→ **Instrucciones**:
Copia tal cual las líneas de los registros de abajo, empezando por la línea que contiene "Highlight left lung lower lobe." y siguiendo hasta el final de los registros, ambos extremos incluidos.

→ **Datos proporcionados**:
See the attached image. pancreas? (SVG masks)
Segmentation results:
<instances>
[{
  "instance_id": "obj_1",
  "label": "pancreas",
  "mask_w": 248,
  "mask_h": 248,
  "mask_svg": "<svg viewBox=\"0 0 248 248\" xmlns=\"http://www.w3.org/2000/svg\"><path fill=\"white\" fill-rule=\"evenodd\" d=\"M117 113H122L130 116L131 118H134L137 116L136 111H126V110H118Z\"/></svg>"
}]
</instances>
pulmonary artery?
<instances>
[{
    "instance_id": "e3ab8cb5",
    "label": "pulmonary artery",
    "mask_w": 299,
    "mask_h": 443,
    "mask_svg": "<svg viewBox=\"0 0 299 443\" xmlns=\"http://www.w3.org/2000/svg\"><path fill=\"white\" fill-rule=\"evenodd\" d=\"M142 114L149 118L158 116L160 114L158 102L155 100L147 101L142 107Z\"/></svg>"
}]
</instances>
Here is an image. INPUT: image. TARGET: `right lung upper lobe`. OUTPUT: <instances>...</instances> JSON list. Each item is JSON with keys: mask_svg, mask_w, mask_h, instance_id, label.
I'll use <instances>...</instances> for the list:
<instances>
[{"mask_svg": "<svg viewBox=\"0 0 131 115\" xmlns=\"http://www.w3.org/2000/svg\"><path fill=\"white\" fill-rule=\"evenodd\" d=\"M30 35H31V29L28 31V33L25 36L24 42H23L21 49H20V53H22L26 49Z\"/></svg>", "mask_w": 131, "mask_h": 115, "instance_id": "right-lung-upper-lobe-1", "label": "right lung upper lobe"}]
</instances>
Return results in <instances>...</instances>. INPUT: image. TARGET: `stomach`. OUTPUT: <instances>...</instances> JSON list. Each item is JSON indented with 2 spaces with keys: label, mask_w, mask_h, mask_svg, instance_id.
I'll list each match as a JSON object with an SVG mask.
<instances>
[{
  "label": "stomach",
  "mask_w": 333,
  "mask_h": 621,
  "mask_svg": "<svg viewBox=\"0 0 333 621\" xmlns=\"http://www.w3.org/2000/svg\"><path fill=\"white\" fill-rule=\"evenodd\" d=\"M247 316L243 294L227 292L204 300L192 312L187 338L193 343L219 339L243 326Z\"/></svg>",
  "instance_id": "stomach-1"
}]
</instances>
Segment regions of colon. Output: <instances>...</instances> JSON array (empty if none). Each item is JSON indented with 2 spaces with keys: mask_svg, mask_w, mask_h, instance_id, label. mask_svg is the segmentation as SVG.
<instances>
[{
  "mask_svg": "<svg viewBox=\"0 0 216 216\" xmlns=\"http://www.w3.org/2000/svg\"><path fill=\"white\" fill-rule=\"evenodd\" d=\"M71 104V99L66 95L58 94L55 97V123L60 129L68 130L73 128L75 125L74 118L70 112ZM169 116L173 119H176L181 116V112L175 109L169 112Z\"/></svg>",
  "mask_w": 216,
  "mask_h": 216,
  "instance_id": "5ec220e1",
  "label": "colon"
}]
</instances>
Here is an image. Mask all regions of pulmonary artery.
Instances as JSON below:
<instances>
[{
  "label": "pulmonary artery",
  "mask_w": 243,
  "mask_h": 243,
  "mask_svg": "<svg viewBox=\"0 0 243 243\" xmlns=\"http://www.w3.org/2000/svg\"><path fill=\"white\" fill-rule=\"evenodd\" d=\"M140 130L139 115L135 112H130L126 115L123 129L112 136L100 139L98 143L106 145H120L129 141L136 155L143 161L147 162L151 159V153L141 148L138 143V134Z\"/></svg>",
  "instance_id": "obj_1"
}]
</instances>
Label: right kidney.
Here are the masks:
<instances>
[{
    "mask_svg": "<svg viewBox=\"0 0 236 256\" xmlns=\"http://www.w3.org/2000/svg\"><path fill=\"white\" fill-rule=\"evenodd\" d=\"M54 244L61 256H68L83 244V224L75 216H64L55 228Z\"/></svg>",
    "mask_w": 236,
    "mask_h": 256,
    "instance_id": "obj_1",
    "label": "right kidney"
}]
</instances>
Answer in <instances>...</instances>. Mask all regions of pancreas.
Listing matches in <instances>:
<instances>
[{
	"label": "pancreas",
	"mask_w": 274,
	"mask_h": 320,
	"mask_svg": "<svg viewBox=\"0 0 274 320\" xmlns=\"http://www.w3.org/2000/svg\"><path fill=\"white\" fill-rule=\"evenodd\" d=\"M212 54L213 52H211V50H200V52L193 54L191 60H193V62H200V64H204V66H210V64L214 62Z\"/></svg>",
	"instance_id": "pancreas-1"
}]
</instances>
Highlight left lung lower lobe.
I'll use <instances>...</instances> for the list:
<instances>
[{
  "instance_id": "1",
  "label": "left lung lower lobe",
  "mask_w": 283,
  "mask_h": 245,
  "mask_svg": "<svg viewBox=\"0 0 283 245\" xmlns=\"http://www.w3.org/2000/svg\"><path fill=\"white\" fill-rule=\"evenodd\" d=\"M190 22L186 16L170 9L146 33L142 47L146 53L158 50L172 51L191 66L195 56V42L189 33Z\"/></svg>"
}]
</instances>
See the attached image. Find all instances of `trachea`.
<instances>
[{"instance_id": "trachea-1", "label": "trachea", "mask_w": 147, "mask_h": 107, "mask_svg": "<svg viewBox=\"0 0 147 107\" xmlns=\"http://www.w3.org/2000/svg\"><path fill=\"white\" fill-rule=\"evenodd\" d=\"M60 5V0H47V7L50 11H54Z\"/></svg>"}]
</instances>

→ **Respuesta escrita**:
Highlight left lung lower lobe.
I'll use <instances>...</instances> for the list:
<instances>
[{
  "instance_id": "1",
  "label": "left lung lower lobe",
  "mask_w": 283,
  "mask_h": 245,
  "mask_svg": "<svg viewBox=\"0 0 283 245\" xmlns=\"http://www.w3.org/2000/svg\"><path fill=\"white\" fill-rule=\"evenodd\" d=\"M190 22L186 16L170 9L146 33L142 47L146 53L158 50L172 51L191 66L195 56V42L189 33Z\"/></svg>"
}]
</instances>
See the attached image. Find all instances of `trachea`.
<instances>
[{"instance_id": "trachea-1", "label": "trachea", "mask_w": 147, "mask_h": 107, "mask_svg": "<svg viewBox=\"0 0 147 107\" xmlns=\"http://www.w3.org/2000/svg\"><path fill=\"white\" fill-rule=\"evenodd\" d=\"M60 5V0H47V7L50 11H54Z\"/></svg>"}]
</instances>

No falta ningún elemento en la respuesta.